Ce qui explique que vous ayez été plus influencés par la scène flamande, ils font de la musique plus sérieusement ?
En fait le côté absurde et un peu second degré c’est vraiment quelque chose qu’on a en nous et qui est belge, mais en même temps il y a un côté un peu wallon = écriture de blague, qu’on ne prend jamais au sérieux et c’est pas spécialement facile ou agréable à porter en fait. Donc ce côté absurdité, surréalisme, dérision de tout qui est belge on trouve ça marrant mais en même temps on le déteste par moment. Nous on se situe vraiment entre le côté plus flamand, qui a beaucoup d’ambition artistique, qui est parfois très sérieux et parfois du coup un peu prise de tête et ce côté absurde. Je crois que l’équilibre est entre les deux.
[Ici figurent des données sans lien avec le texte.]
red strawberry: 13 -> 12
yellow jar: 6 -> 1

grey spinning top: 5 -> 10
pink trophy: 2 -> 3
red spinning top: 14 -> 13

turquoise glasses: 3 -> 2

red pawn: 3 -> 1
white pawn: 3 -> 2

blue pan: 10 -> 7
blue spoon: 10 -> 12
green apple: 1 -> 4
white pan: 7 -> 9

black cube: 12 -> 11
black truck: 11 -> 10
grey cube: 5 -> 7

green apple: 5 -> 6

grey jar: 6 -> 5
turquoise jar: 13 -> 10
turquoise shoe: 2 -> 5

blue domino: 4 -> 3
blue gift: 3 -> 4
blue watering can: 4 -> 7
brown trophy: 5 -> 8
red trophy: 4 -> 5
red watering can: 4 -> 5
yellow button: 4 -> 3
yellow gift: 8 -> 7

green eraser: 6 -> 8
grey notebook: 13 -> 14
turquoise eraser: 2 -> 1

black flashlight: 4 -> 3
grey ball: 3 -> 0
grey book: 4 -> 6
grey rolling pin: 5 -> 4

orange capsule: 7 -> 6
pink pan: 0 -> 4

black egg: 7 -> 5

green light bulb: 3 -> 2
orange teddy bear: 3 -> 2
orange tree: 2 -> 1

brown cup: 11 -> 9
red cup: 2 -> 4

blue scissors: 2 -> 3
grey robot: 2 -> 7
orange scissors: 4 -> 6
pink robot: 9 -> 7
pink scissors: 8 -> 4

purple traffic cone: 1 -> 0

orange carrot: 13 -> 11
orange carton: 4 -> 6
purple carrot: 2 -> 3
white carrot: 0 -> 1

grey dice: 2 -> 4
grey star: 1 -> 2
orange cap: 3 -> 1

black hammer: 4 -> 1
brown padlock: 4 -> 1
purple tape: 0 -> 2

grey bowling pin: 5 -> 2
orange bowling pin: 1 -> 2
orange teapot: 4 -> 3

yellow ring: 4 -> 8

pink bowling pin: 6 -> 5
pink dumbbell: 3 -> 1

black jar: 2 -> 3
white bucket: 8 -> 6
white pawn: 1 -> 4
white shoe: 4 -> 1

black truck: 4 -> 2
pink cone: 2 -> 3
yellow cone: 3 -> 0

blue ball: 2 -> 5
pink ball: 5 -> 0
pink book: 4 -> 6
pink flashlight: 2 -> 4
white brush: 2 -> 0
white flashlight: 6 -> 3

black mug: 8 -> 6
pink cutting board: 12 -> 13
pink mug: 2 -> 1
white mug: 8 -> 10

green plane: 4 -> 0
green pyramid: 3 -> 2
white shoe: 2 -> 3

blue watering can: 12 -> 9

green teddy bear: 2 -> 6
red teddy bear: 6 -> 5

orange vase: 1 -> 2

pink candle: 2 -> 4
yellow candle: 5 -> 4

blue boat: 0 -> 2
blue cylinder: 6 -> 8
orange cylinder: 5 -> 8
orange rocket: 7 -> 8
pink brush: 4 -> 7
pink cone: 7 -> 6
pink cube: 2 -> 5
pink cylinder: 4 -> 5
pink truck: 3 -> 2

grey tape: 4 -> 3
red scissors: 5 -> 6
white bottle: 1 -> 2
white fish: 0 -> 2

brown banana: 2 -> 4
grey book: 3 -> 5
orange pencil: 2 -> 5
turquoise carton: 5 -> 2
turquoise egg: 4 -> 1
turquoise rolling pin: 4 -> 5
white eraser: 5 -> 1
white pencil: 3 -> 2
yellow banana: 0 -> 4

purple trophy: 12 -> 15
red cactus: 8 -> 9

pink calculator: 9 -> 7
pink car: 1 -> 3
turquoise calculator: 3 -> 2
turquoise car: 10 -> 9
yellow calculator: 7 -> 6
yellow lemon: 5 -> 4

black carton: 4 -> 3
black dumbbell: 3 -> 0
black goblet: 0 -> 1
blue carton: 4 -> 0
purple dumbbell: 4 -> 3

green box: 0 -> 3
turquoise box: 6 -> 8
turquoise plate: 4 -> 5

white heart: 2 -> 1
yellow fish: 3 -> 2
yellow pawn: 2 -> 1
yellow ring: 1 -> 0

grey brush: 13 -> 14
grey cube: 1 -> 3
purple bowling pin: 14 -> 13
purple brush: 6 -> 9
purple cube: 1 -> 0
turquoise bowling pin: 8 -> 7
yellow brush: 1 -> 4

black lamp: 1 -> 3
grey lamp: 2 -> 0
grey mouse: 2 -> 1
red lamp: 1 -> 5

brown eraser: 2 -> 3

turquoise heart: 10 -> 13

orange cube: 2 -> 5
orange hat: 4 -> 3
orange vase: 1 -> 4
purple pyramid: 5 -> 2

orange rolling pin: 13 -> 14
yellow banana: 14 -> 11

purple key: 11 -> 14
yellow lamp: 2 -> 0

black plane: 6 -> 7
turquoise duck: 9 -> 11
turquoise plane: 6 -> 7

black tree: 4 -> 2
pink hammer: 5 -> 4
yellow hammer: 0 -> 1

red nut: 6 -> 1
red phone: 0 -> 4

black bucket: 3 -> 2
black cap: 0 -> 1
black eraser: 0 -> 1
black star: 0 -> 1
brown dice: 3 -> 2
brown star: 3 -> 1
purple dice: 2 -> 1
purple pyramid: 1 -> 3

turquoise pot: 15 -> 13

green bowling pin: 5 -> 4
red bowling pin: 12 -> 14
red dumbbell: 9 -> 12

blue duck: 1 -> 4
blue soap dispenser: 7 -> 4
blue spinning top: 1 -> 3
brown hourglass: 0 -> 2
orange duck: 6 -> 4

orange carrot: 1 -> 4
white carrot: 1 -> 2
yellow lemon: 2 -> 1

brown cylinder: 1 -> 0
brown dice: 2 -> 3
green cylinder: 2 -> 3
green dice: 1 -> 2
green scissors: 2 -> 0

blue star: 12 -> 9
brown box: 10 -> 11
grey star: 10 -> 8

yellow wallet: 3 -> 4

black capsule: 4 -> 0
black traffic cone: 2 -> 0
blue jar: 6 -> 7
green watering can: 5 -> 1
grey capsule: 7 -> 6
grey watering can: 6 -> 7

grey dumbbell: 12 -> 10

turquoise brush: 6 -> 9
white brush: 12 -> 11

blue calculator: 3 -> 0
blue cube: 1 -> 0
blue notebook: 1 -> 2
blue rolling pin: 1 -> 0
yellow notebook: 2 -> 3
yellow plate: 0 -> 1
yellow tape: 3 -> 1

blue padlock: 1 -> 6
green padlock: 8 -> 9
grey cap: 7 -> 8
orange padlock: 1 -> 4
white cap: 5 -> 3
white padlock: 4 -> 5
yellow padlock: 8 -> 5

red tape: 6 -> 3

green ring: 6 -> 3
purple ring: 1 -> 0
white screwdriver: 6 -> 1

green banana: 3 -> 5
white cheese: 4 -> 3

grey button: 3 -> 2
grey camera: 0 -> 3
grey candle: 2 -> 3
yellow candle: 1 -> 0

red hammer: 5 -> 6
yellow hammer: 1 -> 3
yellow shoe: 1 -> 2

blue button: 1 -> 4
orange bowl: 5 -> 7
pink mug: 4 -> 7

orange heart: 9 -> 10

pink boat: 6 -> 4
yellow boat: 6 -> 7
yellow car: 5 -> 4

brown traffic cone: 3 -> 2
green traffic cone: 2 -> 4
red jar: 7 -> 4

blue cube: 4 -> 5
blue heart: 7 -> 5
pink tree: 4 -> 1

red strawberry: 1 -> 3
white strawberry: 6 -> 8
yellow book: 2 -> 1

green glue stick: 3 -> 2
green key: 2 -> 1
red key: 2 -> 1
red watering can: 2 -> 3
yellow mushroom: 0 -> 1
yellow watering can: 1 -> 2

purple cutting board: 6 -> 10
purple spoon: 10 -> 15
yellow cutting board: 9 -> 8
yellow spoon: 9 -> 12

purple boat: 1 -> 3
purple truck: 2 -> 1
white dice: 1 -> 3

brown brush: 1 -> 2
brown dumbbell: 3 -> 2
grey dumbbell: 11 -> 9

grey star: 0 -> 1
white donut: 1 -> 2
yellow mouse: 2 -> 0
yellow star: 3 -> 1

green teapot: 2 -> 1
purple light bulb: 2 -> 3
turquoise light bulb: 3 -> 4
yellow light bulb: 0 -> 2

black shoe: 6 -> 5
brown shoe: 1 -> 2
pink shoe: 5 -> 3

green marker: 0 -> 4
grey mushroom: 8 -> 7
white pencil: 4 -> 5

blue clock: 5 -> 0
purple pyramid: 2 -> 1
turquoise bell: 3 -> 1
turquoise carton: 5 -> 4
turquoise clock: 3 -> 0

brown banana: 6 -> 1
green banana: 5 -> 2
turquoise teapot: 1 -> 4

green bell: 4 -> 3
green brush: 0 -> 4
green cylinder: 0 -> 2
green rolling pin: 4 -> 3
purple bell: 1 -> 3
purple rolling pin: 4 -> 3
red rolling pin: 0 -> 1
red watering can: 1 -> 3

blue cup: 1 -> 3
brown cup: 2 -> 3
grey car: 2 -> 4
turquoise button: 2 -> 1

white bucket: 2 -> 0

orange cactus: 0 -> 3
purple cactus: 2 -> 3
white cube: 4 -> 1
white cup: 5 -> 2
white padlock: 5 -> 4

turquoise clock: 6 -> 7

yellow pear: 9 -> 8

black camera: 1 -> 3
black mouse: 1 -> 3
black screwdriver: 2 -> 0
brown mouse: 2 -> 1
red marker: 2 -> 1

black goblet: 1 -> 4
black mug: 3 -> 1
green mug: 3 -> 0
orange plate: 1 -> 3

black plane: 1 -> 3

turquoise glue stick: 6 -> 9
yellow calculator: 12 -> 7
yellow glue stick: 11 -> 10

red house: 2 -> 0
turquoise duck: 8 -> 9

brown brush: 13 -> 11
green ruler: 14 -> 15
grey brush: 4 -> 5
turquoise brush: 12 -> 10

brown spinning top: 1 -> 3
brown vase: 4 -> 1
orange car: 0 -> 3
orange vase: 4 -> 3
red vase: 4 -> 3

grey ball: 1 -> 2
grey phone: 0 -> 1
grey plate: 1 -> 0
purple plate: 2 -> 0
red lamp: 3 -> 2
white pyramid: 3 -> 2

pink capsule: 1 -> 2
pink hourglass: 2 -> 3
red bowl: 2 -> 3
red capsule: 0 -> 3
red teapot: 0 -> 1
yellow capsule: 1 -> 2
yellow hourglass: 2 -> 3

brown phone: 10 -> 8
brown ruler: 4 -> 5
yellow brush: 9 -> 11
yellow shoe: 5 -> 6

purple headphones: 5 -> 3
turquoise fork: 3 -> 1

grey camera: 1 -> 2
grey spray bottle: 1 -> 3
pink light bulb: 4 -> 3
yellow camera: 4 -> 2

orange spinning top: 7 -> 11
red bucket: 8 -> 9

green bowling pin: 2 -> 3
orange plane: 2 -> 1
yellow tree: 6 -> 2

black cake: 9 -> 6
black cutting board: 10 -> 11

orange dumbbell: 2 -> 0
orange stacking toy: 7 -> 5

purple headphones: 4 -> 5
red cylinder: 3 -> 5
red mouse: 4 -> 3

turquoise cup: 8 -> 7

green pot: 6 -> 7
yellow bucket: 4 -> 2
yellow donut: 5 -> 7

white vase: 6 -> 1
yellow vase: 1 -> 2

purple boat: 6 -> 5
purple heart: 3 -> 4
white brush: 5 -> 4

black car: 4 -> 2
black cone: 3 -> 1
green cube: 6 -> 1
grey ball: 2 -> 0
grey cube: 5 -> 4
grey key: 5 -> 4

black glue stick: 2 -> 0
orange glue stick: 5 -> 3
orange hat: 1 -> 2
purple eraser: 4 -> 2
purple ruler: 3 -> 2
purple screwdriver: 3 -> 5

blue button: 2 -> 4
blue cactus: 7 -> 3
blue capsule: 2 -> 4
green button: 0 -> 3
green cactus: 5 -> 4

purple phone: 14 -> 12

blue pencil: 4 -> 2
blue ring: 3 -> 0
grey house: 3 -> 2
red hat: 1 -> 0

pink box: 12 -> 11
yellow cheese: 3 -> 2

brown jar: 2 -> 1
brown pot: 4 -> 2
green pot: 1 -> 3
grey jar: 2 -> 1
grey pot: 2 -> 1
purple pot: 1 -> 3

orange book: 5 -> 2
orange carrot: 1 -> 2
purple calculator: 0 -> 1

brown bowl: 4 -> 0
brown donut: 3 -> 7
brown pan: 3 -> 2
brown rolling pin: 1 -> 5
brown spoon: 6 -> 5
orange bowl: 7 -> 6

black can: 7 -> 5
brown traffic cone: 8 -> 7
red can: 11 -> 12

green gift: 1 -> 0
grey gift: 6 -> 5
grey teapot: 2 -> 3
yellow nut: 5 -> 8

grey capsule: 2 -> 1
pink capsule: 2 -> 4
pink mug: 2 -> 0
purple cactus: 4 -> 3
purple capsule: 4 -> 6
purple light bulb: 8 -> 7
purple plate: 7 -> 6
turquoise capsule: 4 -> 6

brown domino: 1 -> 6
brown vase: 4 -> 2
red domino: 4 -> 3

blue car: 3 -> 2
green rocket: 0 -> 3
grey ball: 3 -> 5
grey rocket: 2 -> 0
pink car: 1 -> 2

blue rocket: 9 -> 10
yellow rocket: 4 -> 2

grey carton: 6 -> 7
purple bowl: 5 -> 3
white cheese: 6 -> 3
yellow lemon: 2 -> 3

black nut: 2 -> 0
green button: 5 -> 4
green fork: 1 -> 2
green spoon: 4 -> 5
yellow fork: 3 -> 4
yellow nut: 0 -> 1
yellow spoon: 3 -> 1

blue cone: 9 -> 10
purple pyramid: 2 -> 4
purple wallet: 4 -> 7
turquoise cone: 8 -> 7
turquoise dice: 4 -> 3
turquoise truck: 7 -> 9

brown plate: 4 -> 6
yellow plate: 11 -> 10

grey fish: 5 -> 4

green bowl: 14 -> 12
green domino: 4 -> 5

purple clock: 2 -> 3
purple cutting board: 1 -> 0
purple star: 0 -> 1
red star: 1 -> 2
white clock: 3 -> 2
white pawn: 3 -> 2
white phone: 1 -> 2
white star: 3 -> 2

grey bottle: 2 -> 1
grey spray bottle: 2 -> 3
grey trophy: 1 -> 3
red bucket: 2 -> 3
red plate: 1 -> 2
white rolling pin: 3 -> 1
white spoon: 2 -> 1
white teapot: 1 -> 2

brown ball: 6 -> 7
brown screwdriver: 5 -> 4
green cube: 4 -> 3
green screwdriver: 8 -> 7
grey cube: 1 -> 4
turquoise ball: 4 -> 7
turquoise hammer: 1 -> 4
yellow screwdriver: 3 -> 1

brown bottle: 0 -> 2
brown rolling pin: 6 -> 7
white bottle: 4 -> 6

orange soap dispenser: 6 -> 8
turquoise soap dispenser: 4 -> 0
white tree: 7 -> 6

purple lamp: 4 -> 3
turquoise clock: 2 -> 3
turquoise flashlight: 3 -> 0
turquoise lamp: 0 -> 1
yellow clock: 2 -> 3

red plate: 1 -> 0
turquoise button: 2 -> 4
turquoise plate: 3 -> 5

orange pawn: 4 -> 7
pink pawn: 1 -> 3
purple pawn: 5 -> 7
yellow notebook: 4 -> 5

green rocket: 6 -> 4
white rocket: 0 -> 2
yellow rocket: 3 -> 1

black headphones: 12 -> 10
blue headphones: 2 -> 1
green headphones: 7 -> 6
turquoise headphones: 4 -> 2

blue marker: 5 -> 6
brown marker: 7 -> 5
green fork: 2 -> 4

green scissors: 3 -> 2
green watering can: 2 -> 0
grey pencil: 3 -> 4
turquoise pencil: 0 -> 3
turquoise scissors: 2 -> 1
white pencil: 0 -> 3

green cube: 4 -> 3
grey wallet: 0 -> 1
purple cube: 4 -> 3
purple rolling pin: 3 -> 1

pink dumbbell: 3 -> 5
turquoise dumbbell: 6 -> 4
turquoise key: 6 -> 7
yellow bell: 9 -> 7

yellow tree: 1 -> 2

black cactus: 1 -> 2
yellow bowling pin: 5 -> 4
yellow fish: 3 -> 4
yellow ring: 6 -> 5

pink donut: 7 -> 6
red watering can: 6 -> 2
Et en Belgique c’est tellement facile de passer d’un mouvement à l’autre, de mettre les choses ensemble en fait, parce que c’est un tout petit pays au milieu de tout, qui a une culture francophone énorme puisqu’on parle la même langue et qu’on est un tout petit pays à côté de la France, par la Flandre il y a une culture beaucoup plus anglophone ou allemande, il y a les cantons de l’Est… En fait on est coincé entre 10 pays donc c’est un grand micmac de trucs, un pot pourri, et c’est ce qui fait des projets intéressants et des résultats d’influences tellement diverses que tu ne sais plus trop d’où ça vient mais ça donne un truc tout neuf et tout bizarre.